Dr Jiahao Huang, co-founder of Nuclera, says: "The desktop instrument we are developing is a major step forward for the local synthesis of genes. Being able to produce genes at the benchtop, with all of the control and time saving it offers, has huge market potential.
"The additional expertise and even closer working relationship afforded by this KTP grant will significantly strengthen a key area of our product development."
Professor Morgans expertise in bio-sensors and lab-on-a-chip technologies is supporting investigation of the specific engineering steps required to create the robust gene printer. A critical element is the incorporation of a borderless fluid movement platform to provide optimum process automation.

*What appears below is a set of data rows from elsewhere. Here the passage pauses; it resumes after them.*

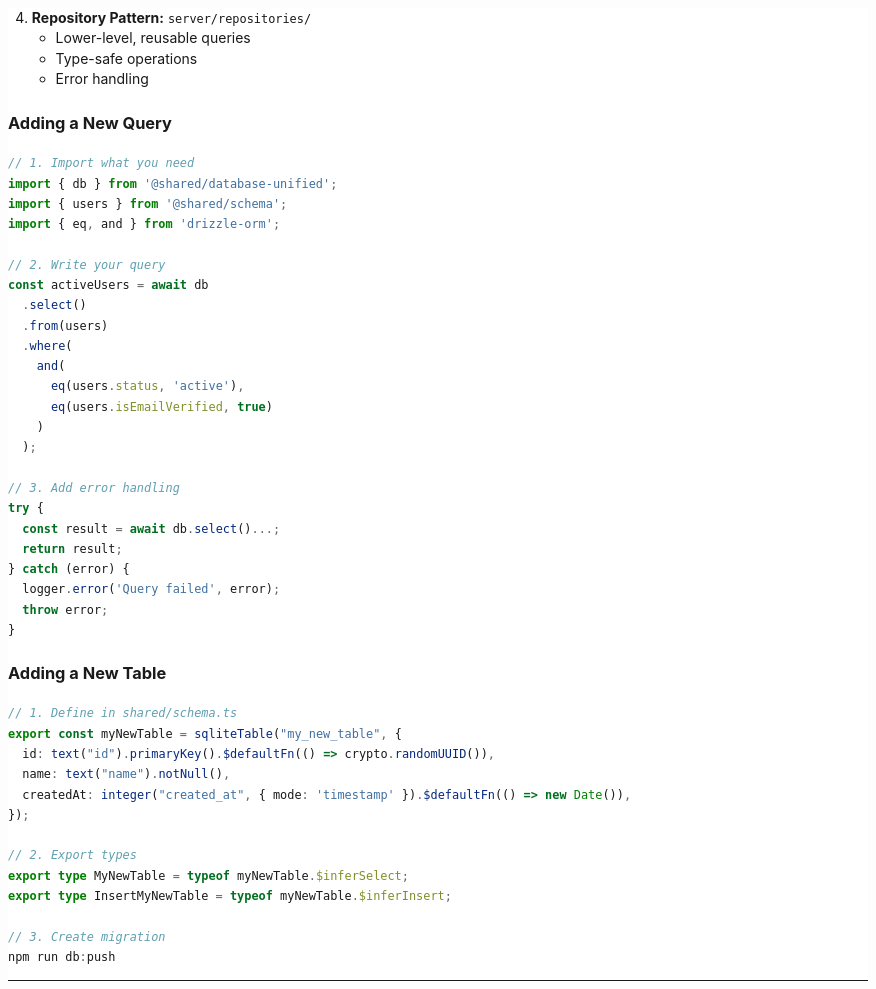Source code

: 4. **Repository Pattern:** `server/repositories/`
   - Lower-level, reusable queries
   - Type-safe operations
   - Error handling

### Adding a New Query

```typescript
// 1. Import what you need
import { db } from '@shared/database-unified';
import { users } from '@shared/schema';
import { eq, and } from 'drizzle-orm';

// 2. Write your query
const activeUsers = await db
  .select()
  .from(users)
  .where(
    and(
      eq(users.status, 'active'),
      eq(users.isEmailVerified, true)
    )
  );

// 3. Add error handling
try {
  const result = await db.select()...;
  return result;
} catch (error) {
  logger.error('Query failed', error);
  throw error;
}
```

### Adding a New Table

```typescript
// 1. Define in shared/schema.ts
export const myNewTable = sqliteTable("my_new_table", {
  id: text("id").primaryKey().$defaultFn(() => crypto.randomUUID()),
  name: text("name").notNull(),
  createdAt: integer("created_at", { mode: 'timestamp' }).$defaultFn(() => new Date()),
});

// 2. Export types
export type MyNewTable = typeof myNewTable.$inferSelect;
export type InsertMyNewTable = typeof myNewTable.$inferInsert;

// 3. Create migration
npm run db:push
```

---
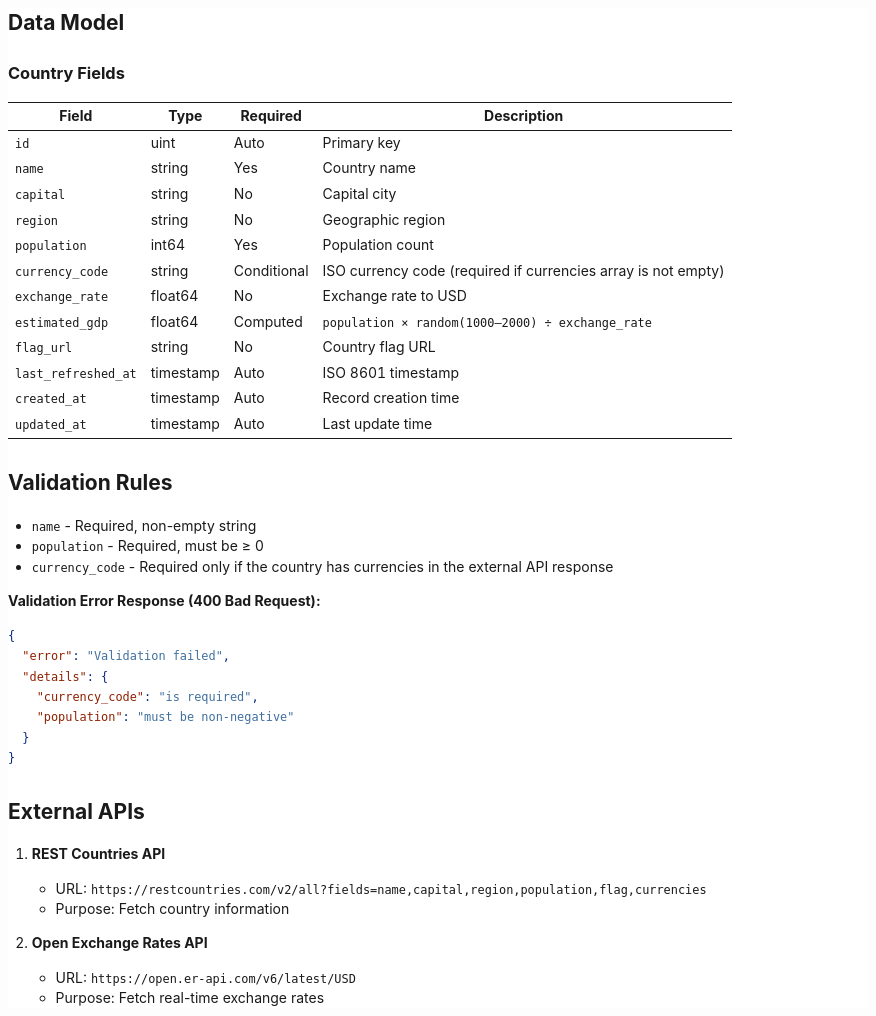 ##  Data Model

### Country Fields

| Field | Type | Required | Description |
|-------|------|----------|-------------|
| `id` | uint | Auto | Primary key |
| `name` | string | Yes | Country name |
| `capital` | string | No | Capital city |
| `region` | string | No | Geographic region |
| `population` | int64 | Yes | Population count |
| `currency_code` | string | Conditional | ISO currency code (required if currencies array is not empty) |
| `exchange_rate` | float64 | No | Exchange rate to USD |
| `estimated_gdp` | float64 | Computed | `population × random(1000–2000) ÷ exchange_rate` |
| `flag_url` | string | No | Country flag URL |
| `last_refreshed_at` | timestamp | Auto | ISO 8601 timestamp |
| `created_at` | timestamp | Auto | Record creation time |
| `updated_at` | timestamp | Auto | Last update time |

##  Validation Rules

- `name` - Required, non-empty string
- `population` - Required, must be ≥ 0
- `currency_code` - Required only if the country has currencies in the external API response

**Validation Error Response (400 Bad Request):**
```json
{
  "error": "Validation failed",
  "details": {
    "currency_code": "is required",
    "population": "must be non-negative"
  }
}
```

##  External APIs

1. **REST Countries API**
   - URL: `https://restcountries.com/v2/all?fields=name,capital,region,population,flag,currencies`
   - Purpose: Fetch country information

2. **Open Exchange Rates API**
   - URL: `https://open.er-api.com/v6/latest/USD`
   - Purpose: Fetch real-time exchange rates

Professor Morgan says: "It is a great opportunity to work with Nuclera to realise their dream of developing a benchtop instrument that can produce genes on demand. I am very excited by the award of the KTP, and look forward to working with Nuclera and the KTN to deliver this exciting project."
Knowledge Transfer Partnerships aim to help businesses improve their competitiveness and productivity through better use of the knowledge, technology and skills held within the UK knowledge base. This KTP project received financial support from UKRI through Innovate UK.
Jody Chatterjee, Knowledge Transfer Adviser, Knowledge Transfer Network, says: "This is an exciting project with an ambitious and innovative company. Nuclera is looking to transform the industry with its novel technology and the KTP is the perfect programme to help this happen. I am looking forward to working with the team as they deliver their game-changing desktop gene printer."